You need a Julia installation https://julialang.org/downloads/, in particular, we recommend to use Julia \(v1.10\) since \(v1.11\) has several performance regressions with respect to SimilaritySearch.

We present our examples just to copy and paste on the REPL but also provide some in Jupyter and Pluto notebooks; you must install IJulia and Pluto packages, just run the following commands in the REPL

using Pkg; Pkg.add(["IJulia", "Pluto"])

Please check their documentation:

This website was made with Quarto with the Julia engine.

Notes about multithreading

Nearest neighbor search can be computationally expensive, therefore SimilaritySearch has multithreading support.
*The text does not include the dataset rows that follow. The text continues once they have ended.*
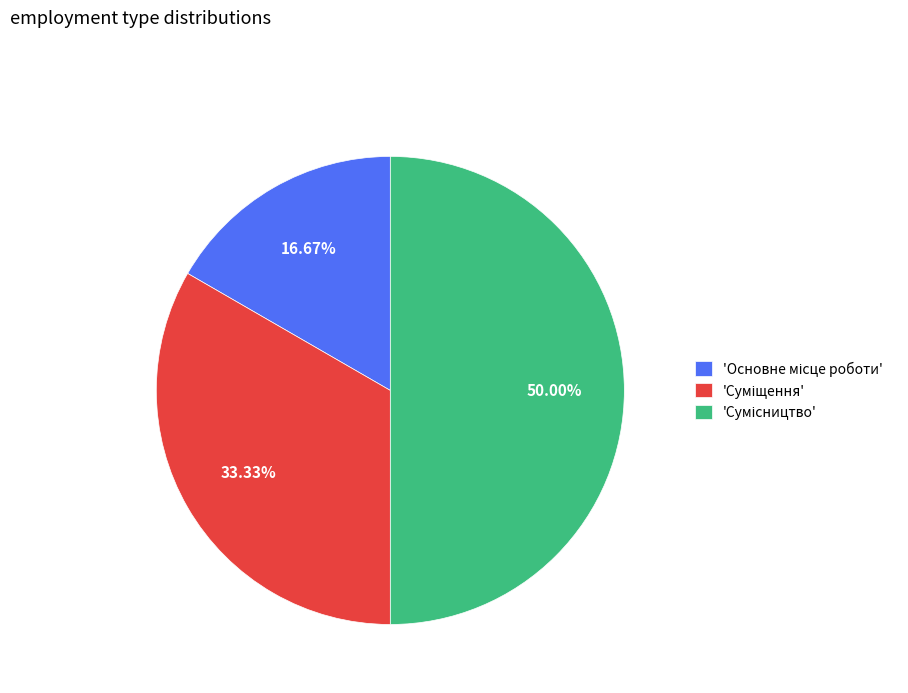

How many slices are in this pie chart?

3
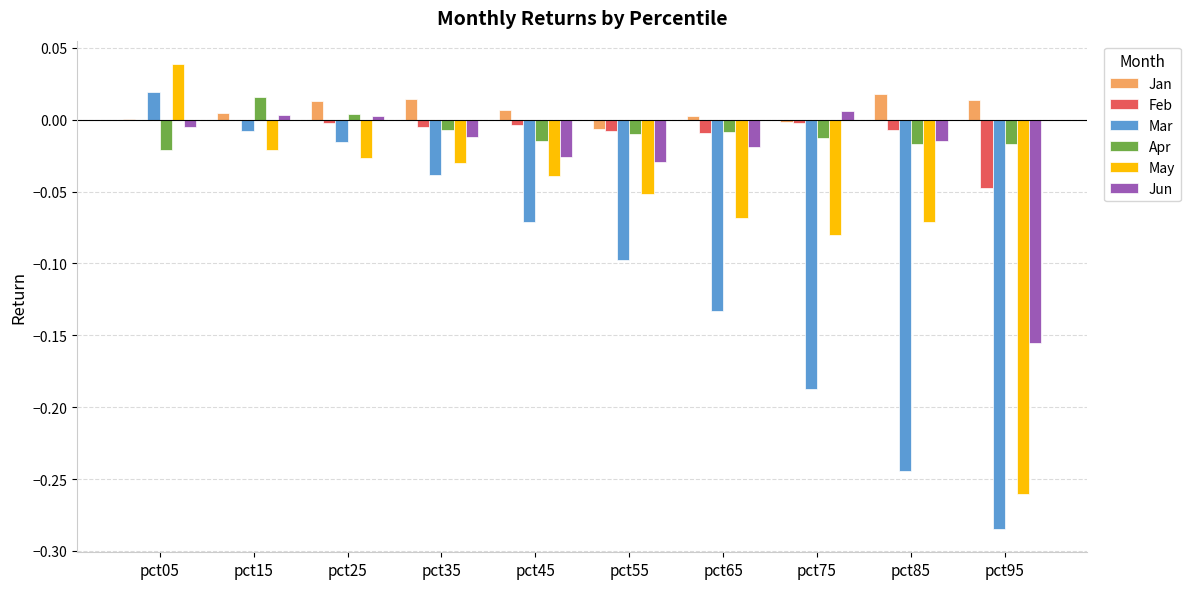

What are all the series names shown in the legend?

Jan, Feb, Mar, Apr, May, Jun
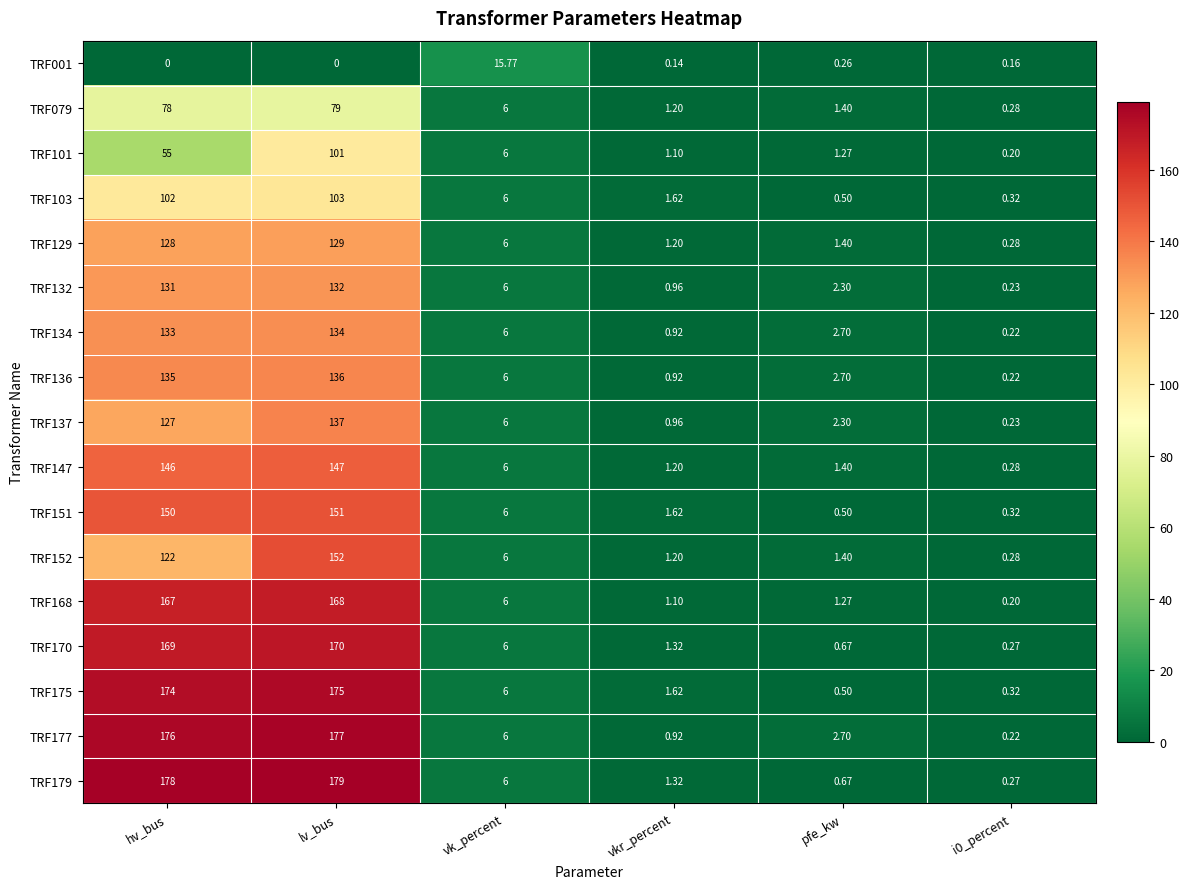

How many distinct data groups are displayed?

17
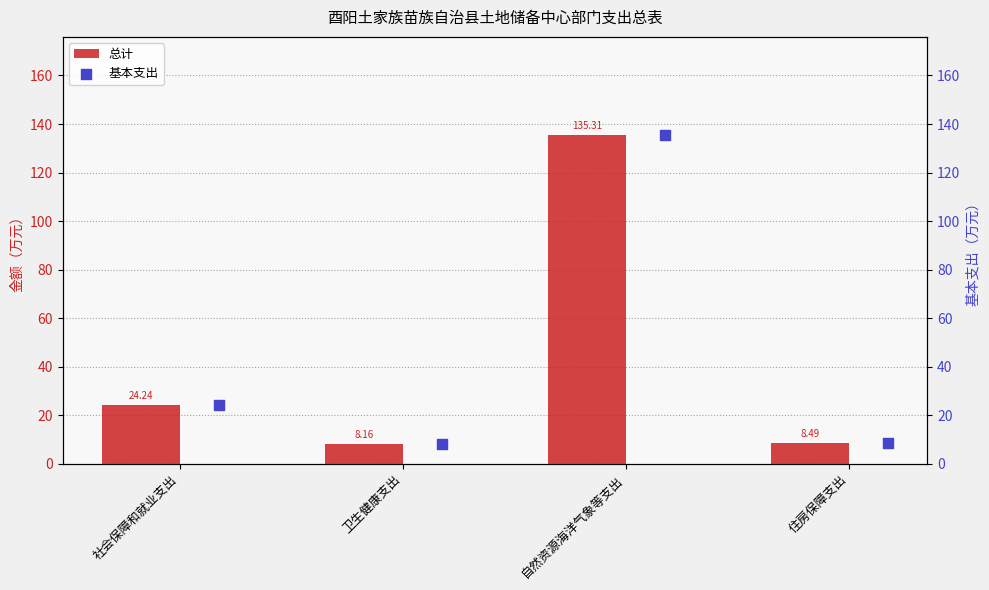

What are all the series names shown in the legend?

总计, 基本支出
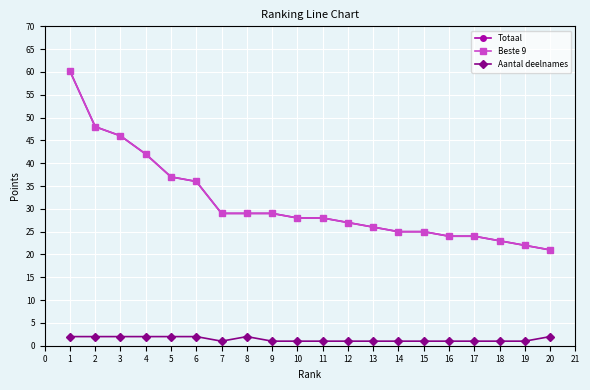

Does the chart have visible grid lines?

Yes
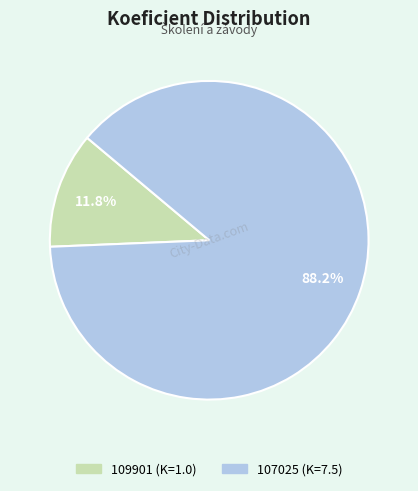

To the nearest percent, what percentage of the pie is 109901?

12%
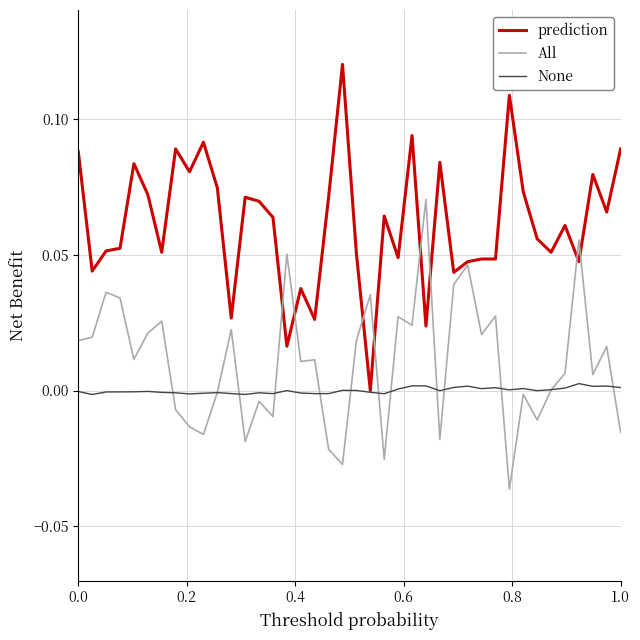

True or false: None and All cross at least once.

True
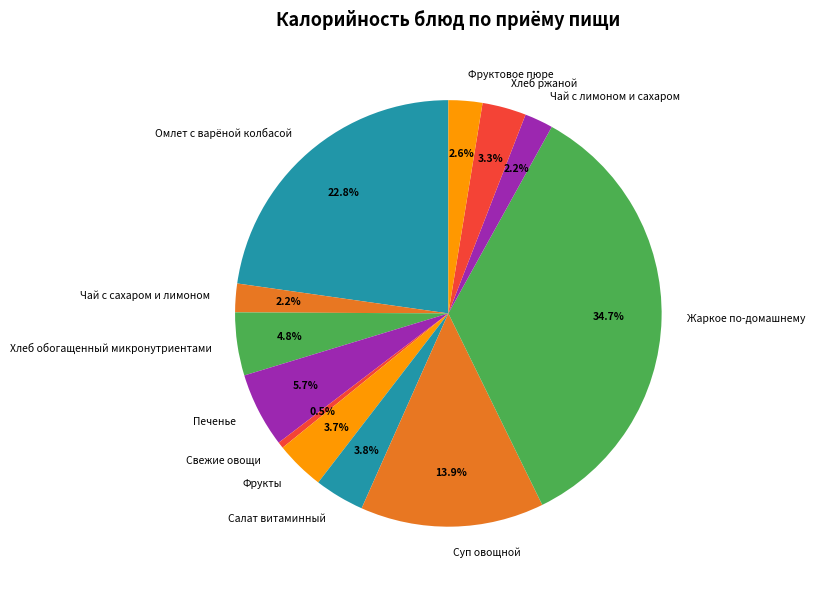

The Омлет с варёной колбасой slice represents 23% of the pie. True or false?

True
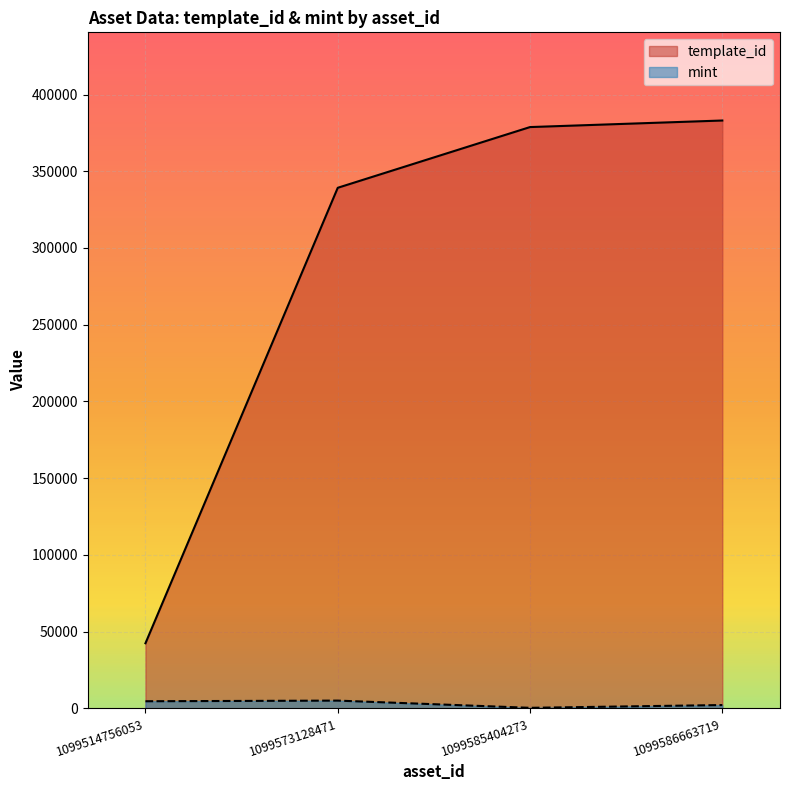

How many interior local peaks does the mint series have?

1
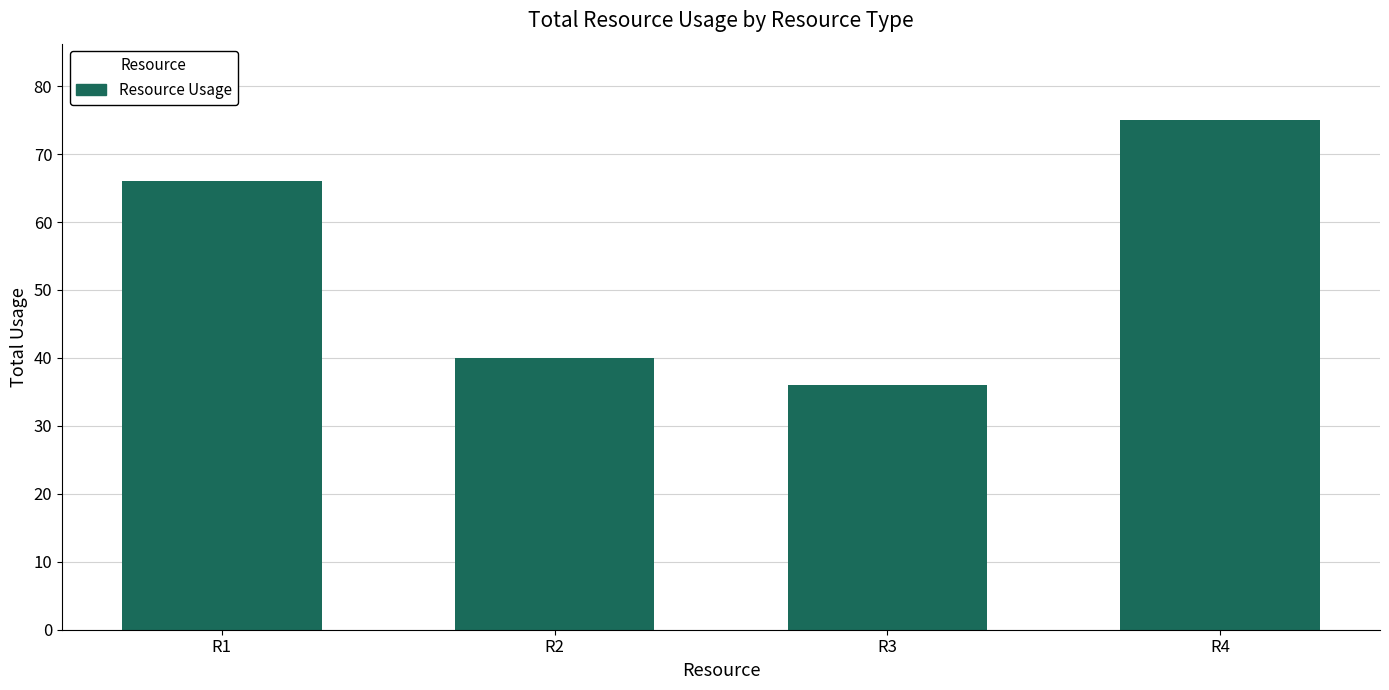

List the labels in order of value, largest first.

R4, R1, R2, R3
You should want to run jupyter or julia using all available threads, that is

JULIA_NUM_THREADS=auto jupyter-lab .

JULIA_NUM_THREADS=auto julia

Perhaps all your threads may become your computer useless for a while, so you can replace auto by some other more conservative number that allow you to work on the same computer.

News

march 20th, 2025: the site is behind the SimilaritySearch API; I will be working on updating examples and moving the site to Quarto.
june 5th, 2023: adds news section, some installation requirements, Jupyter notebookes were updated to work with the v0.10 and with the current julia release v1.9. I also moved most plots to Makie.

Problem statement

Given a finite dataset, \(S \subseteq U\) where \(n = |S|\), and a metric distance function \(d\) working with any pair of elements in \(U\), the similarity search problem consists on retrieving similar items to a given query \(q\), for example, the \(k\) most similar items to \(q\) in \(S\) (\(k\) nearest neighbors).

At first glance, the problem is simple since it can be solved using an exhaustive evaluation of all possible results \(d(u_1, q), \cdots, d(u_n, q)\) (that is, for all \(u_i \in S\)) and select those \(k\) items \(\{u_i\}\) having the least distance to \(q\). This solution is impractical when \(n\) is large or when the number of expected queries is high. In these cases, it is necessary to create a data structure that preprocess the dataset and reduce the cost of solving queries, it is often called a metric index. When the dataset is pretty large or the metric space is quite complex, sometimes we can loose the ability of retrieving the exact solution to gain speed, clearly, the approximation quality becomes a major concern and these approximate methods require a lot of knowledge to trade speed retrieval process also kept high the solution’s quality. Additionally, the amount of memory used by the index and the construction time are also concerns whenever \(n\) is big.

The SearchGraph index in the SimilaritySearch.jl package is a competitive alternative for solving search queries that automatically tune search speed and quality and also remains very competitive in memory and construction costs. Here we show some demostrations of how using SimilaritySearch.jl in several synthetic and real problems.